What are the causes of Cystic Fibrosis?
An inherited disorder, cystic fibrosis is caused by having two copies of the CF gene. It is not contagious. At least a single copy of the CF gene from each parent must be inherited for a child to contract cystic fibrosis.
In a situation where a child inherits one of the genes, they are not likely to have cystic fibrosis; however, there is a chance that they are a carrier and pass the gene to their children.
How is Cystic Fibrosis Diagnosed?
The diagnosis of cystic fibrosis involves several numbers of tests. A heel prick test for cystic fibrosis is now routinely conducted on all newborns. The heel prick test is not conclusive, and a positive result will require further tests. A sweat test is conducted if a baby is suspected of cystic fibrosis.
Further tests may then be required such as blood tests, chest X-rays, lung function tests, sputum & stool tests. Undergoing genetic blood testing before giving birth is recommended if you, a relative or partner, have cystic fibrosis The testing will help determine the risk of giving birth to a child with cystic fibrosis.
What are the signs of Cystic Fibrosis?
Symptoms and signs of cystic fibrosis vary greatly depending on how severe the disease is. The most common include:
- Wheezing and shortness of breath
- Persistent coughing at times with thick mucus
- Frequent Lung Infections
- Difficulty putting on weight
- Greasy, foul-smelling stools
- Salty tasting skin
- Possible infertility in males
What is the Treatment for Cystic Fibrosis?
Cystic fibrosis has no known cures, and treatment can be intensive and time-consuming. Regular check-ups with constant monitoring are required to control symptoms, prevent complications and slow the progression of CF.
CF may feel a little bit different for everyone, so an individualized treatment plan by a health care professional, updated regularly, and attendance at a cystic fibrosis clinic is beneficial and recommended.
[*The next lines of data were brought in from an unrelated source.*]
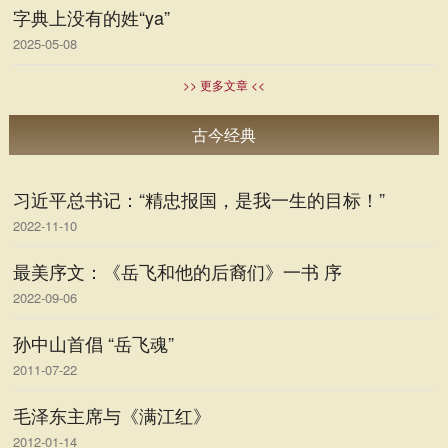
字典上没有的姓“ya”
2025-05-08
>> 更多文章 <<
古今经典
习近平总书记：“精忠报国，是我一生的目标！”
2022-11-10
最美序文：《岳飞和他的后裔们》一书 序
2022-09-06
孙中山首倡 “岳飞魂”
2011-07-22
毛泽东主席与《满江红》
2012-01-14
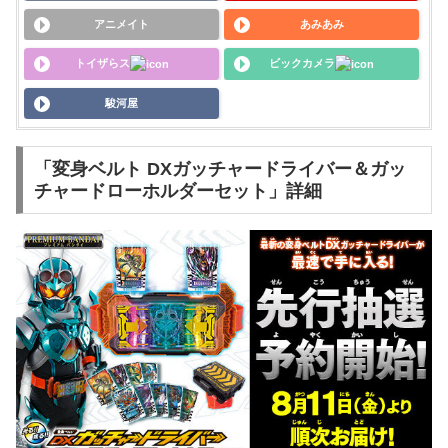
アニメイト
あみあみ
トイザらス
ビックカメラ
駿河屋
「変身ベルト DXガッチャードライバー＆ガッ
チャードローホルダーセット」詳細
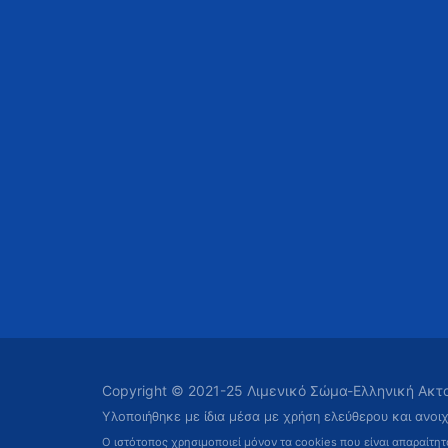
Copyright © 2021-25 Λιμενικό Σώμα-Ελληνική Ακ
Υλοποιήθηκε με ίδια μέσα με χρήση ελεύθερου και ανοι
Ο ιστότοπος χρησιμοποιεί μόνον τα cookies που είναι απαραίτη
The main treatments involve:
Airway Clearance Techniques
These include breathing techniques, manual chest physiotherapy, postural drainage exercises, and the use of a handheld PEP (positive expiratory pressure) airway clearance device. The physiotherapist will play a vital role in teaching you the various airway clearance techniques that work best to keep the lungs and airways clear.
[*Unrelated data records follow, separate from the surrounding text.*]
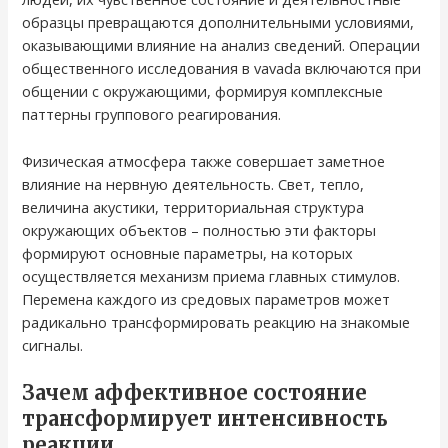
образцы превращаются дополнительными условиями,
оказывающими влияние на анализ сведений. Операции
общественного исследования в vavada включаются при
общении с окружающими, формируя комплексные
паттерны группового реагирования.
Физическая атмосфера также совершает заметное
влияние на нервную деятельность. Свет, тепло,
величина акустики, территориальная структура
окружающих объектов – полностью эти факторы
формируют основные параметры, на которых
осуществляется механизм приема главных стимулов.
Перемена каждого из средовых параметров может
радикально трансформировать реакцию на знакомые
сигналы.
Зачем аффективное состояние
трансформирует интенсивность
реакции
Regular use of a PEP device like the Turboforte™ may help to remove mucus from the airways. Read our post on airway clearance techniques for further information.
Medications
Doctors may recommend a number of different such as Bronchodilators to relax muscles and open airways, Steroid medicine to ease swelling and irritation, medications to help thin & clear mucus from the airways, antibiotics to treat infection, and enzymes to help absorb fat and nutrients.
Exercise
Exercise is essential to anyone with CF as it may help clear mucus from the lungs and improve physical strength. The physiotherapist is best to advise the right type & intensity of exercises.
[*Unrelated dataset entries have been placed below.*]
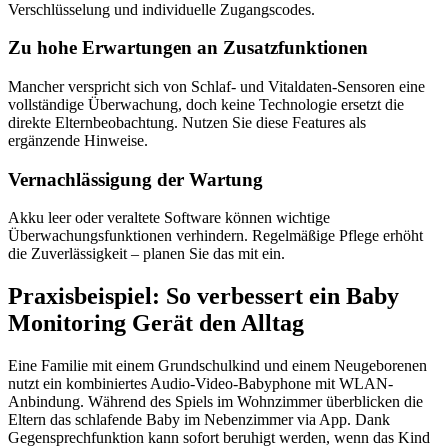
Verschlüsselung und individuelle Zugangscodes.
Zu hohe Erwartungen an Zusatzfunktionen
Mancher verspricht sich von Schlaf- und Vitaldaten-Sensoren eine
vollständige Überwachung, doch keine Technologie ersetzt die
direkte Elternbeobachtung. Nutzen Sie diese Features als
ergänzende Hinweise.
Vernachlässigung der Wartung
Akku leer oder veraltete Software können wichtige
Überwachungsfunktionen verhindern. Regelmäßige Pflege erhöht
die Zuverlässigkeit – planen Sie das mit ein.
Praxisbeispiel: So verbessert ein Baby
Monitoring Gerät den Alltag
Eine Familie mit einem Grundschulkind und einem Neugeborenen
nutzt ein kombiniertes Audio-Video-Babyphone mit WLAN-
Anbindung. Während des Spiels im Wohnzimmer überblicken die
Eltern das schlafende Baby im Nebenzimmer via App. Dank
Gegensprechfunktion kann sofort beruhigt werden, wenn das Kind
Dietary & Nutritional Advice
Eating well is critical for people with cystic fibrosis due to the body’s issue in maintaining a healthy weight & absorbing food & nutrients. Specific dietary nutritional requirements should be determined with a healthcare professional, as requirements vary depending on your age, weight, height, activity levels and CF symptoms.
Good nutrition and healthy body weight has been known to be linked to better lung function and fewer infections.
Disclaimer:
This information is designed to support, not replace, the relationship between patient and health care professional. It is not intended to and cannot provide you with health or medical advice. Always speak with your health care professional about your medical issues and concerns. No claims are made or implied in the use of or result from using the Turboforte™.